Sentinel
Real-time infrastructure monitoring dashboard with anomaly detection, alerting, and historical trend analysis

Every monitoring tool I had used either required constant threshold tuning or produced so many false positives that teams learned to ignore alerts. Sentinel builds a statistical baseline of normal behavior per metric and flags only meaningful deviations, using a suite of detectors and routing alerts through an escalation matrix that considers schedules and rotations.
- Multi-source metric ingestion via a unified HTTP API supporting Prometheus remote write, CloudWatch webhook, and custom agent protocol
- Statistical anomaly detection using moving-window z-score, Holt-Winters forecasting, and seasonal decomposition for metrics with periodic patterns
- Escalation-based alert routing with support for PagerDuty, Slack, email, and custom webhooks with schedule-aware rotation policies
Ingestion layer built in Go using a fan-out pattern - incoming metrics are written to a write-ahead log for durability, then asynchronously fanned out to the time-series store (TimescaleDB) and the detection pipeline. This decouples ingestion speed from detection latency, allowing the system to absorb burst traffic without backpressure.

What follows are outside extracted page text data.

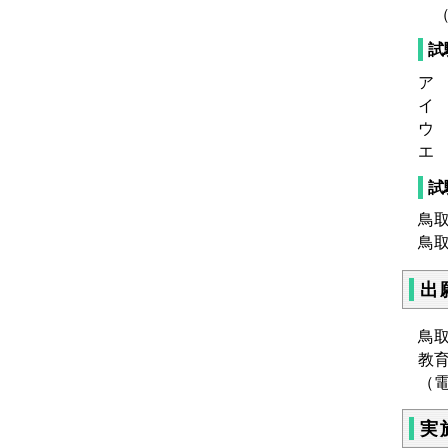
（
試
ア
イ
ウ
エ
試
鳥
鳥
出
鳥
教
（
実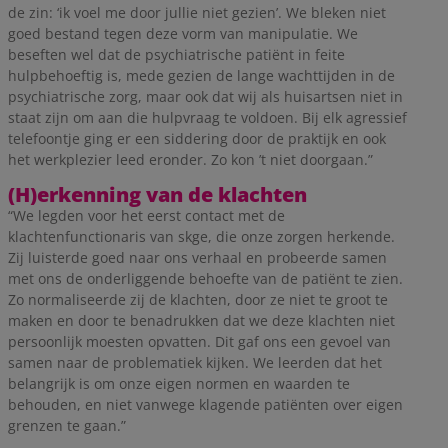
de zin: ‘ik voel me door jullie niet gezien’. We bleken niet
goed bestand tegen deze vorm van manipulatie. We
beseften wel dat de psychiatrische patiënt in feite
hulpbehoeftig is, mede gezien de lange wachttijden in de
psychiatrische zorg, maar ook dat wij als huisartsen niet in
staat zijn om aan die hulpvraag te voldoen. Bij elk agressief
telefoontje ging er een siddering door de praktijk en ook
het werkplezier leed eronder. Zo kon ’t niet doorgaan.”
(H)erkenning van de klachten
“We legden voor het eerst contact met de
klachtenfunctionaris van skge, die onze zorgen herkende.
Zij luisterde goed naar ons verhaal en probeerde samen
met ons de onderliggende behoefte van de patiënt te zien.
Zo normaliseerde zij de klachten, door ze niet te groot te
maken en door te benadrukken dat we deze klachten niet
persoonlijk moesten opvatten. Dit gaf ons een gevoel van
samen naar de problematiek kijken. We leerden dat het
belangrijk is om onze eigen normen en waarden te
behouden, en niet vanwege klagende patiënten over eigen
grenzen te gaan.”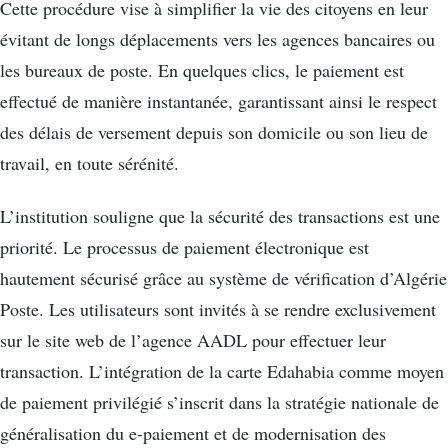
Cette procédure vise à simplifier la vie des citoyens en leur
évitant de longs déplacements vers les agences bancaires ou
les bureaux de poste. En quelques clics, le paiement est
effectué de manière instantanée, garantissant ainsi le respect
des délais de versement depuis son domicile ou son lieu de
travail, en toute sérénité.
L’institution souligne que la sécurité des transactions est une
priorité. Le processus de paiement électronique est
hautement sécurisé grâce au système de vérification d’Algérie
Poste. Les utilisateurs sont invités à se rendre exclusivement
sur le site web de l’agence AADL pour effectuer leur
transaction. L’intégration de la carte Edahabia comme moyen
de paiement privilégié s’inscrit dans la stratégie nationale de
généralisation du e-paiement et de modernisation des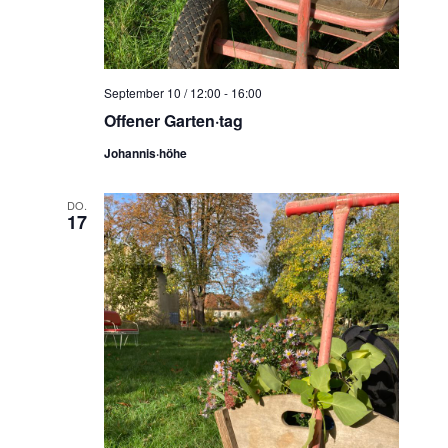
N
a
v
i
September 10 / 12:00
-
16:00
g
Offener Garten·tag
a
Johannis·höhe
t
i
DO.
17
o
n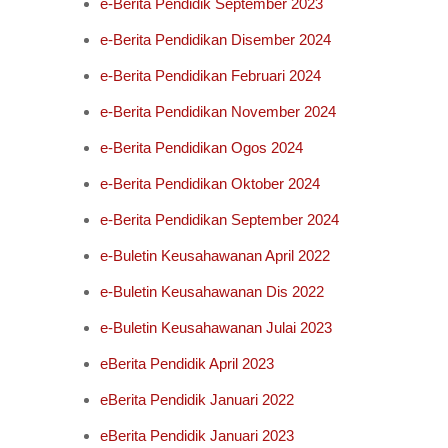
e-Berita Pendidik September 2023
e-Berita Pendidikan Disember 2024
e-Berita Pendidikan Februari 2024
e-Berita Pendidikan November 2024
e-Berita Pendidikan Ogos 2024
e-Berita Pendidikan Oktober 2024
e-Berita Pendidikan September 2024
e-Buletin Keusahawanan April 2022
e-Buletin Keusahawanan Dis 2022
e-Buletin Keusahawanan Julai 2023
eBerita Pendidik April 2023
eBerita Pendidik Januari 2022
eBerita Pendidik Januari 2023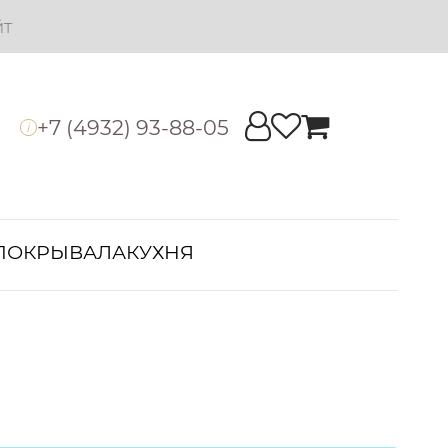
йт
+7 (4932) 93-88-05
i
ПОКРЫВАЛА
КУХНЯ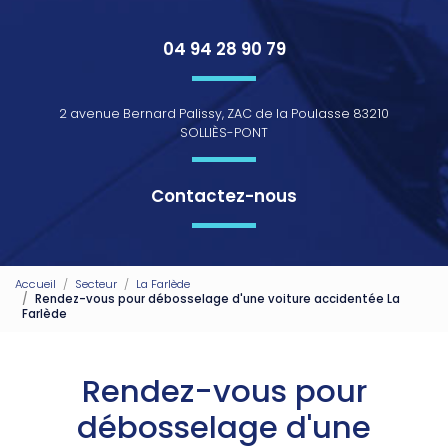
04 94 28 90 79
2 avenue Bernard Palissy, ZAC de la Poulasse 83210
SOLLIÈS-PONT
Contactez-nous
Accueil
Secteur
La Farlède
Rendez-vous pour débosselage d'une voiture accidentée La
Farlède
Rendez-vous pour
débosselage d'une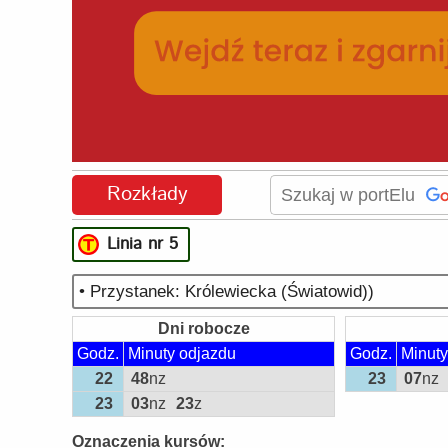
Rozkłady
Linia nr 5
• Przystanek: Królewiecka (Światowid))
Dni robocze
Godz.
Minuty odjazdu
Godz.
Minuty
22
48
nz
23
07
nz
23
03
nz
23
z
Oznaczenia kursów: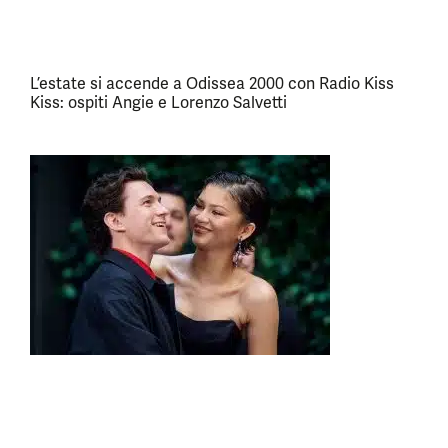
L’estate si accende a Odissea 2000 con Radio Kiss
Kiss: ospiti Angie e Lorenzo Salvetti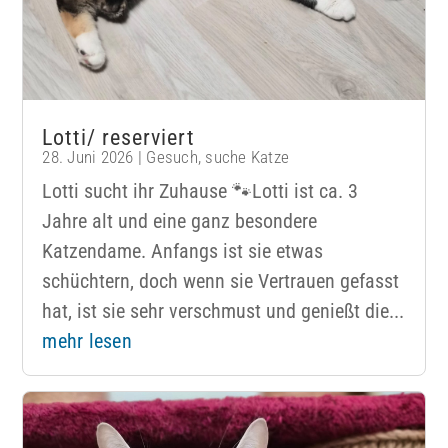
Lotti/ reserviert
28. Juni 2026
|
Gesuch
,
suche Katze
Lotti sucht ihr Zuhause 🐾Lotti ist ca. 3
Jahre alt und eine ganz besondere
Katzendame. Anfangs ist sie etwas
schüchtern, doch wenn sie Vertrauen gefasst
hat, ist sie sehr verschmust und genießt die...
mehr lesen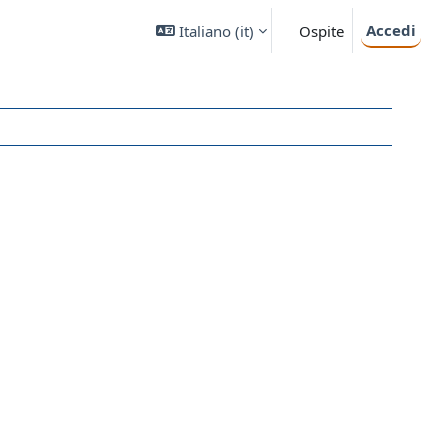
Accedi
Italiano ‎(it)‎
Ospite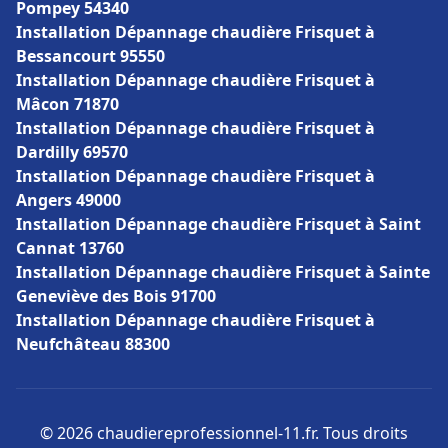
Pompey 54340
Installation Dépannage chaudière Frisquet à
Bessancourt 95550
Installation Dépannage chaudière Frisquet à
Mâcon 71870
Installation Dépannage chaudière Frisquet à
Dardilly 69570
Installation Dépannage chaudière Frisquet à
Angers 49000
Installation Dépannage chaudière Frisquet à Saint
Cannat 13760
Installation Dépannage chaudière Frisquet à Sainte
Geneviève des Bois 91700
Installation Dépannage chaudière Frisquet à
Neufchâteau 88300
© 2026 chaudiereprofessionnel-11.fr. Tous droits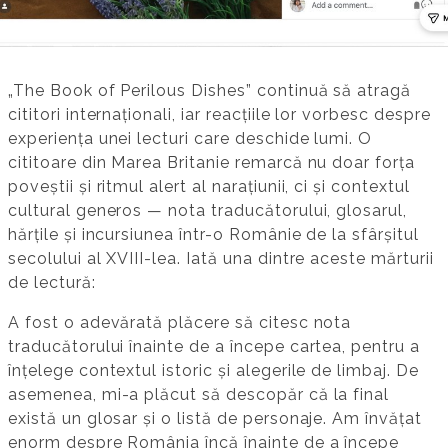
„The Book of Perilous Dishes” continuă să atragă
cititori internaționali, iar reacțiile lor vorbesc despre
experiența unei lecturi care deschide lumi. O
cititoare din Marea Britanie remarcă nu doar forța
poveștii și ritmul alert al narațiunii, ci și contextul
cultural generos — nota traducătorului, glosarul,
hărțile și incursiunea într-o Românie de la sfârșitul
secolului al XVIII-lea. Iată una dintre aceste mărturii
de lectură:
A fost o adevărată plăcere să citesc nota
traducătorului înainte de a începe cartea, pentru a
înțelege contextul istoric și alegerile de limbaj. De
asemenea, mi-a plăcut să descopăr că la final
există un glosar și o listă de personaje. Am învățat
enorm despre România încă înainte de a începe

Detection pipeline is a chain of composable detectors: z-score for level shifts, Holt-Winters for trend/seasonality changes, and a residual-based detector for irregular patterns. Each detector emits typed events that feed into a correlation engine which groups related alerts into incidents, reducing noise by deduplicating across metrics and time windows.
Query layer exposes a D3-compatible time-series API that returns aggregated data at multiple granularities - raw, 1m, 5m, 1h, 1d rollups - using PostgreSQL continuous aggregates. Dashboard queries are automatically re-routed to the appropriate granularity based on the time range, keeping response times under 200ms for queries spanning up to a year.
Alert manager implements a state machine per alert rule: normal → pending (after breach) → firing (after duration) → acknowledged → resolved. Escalation policies are defined as DAGs with configurable delays, allowing sequential or parallel notification paths. The system records alert history for post-mortem analysis and tuning recommendations.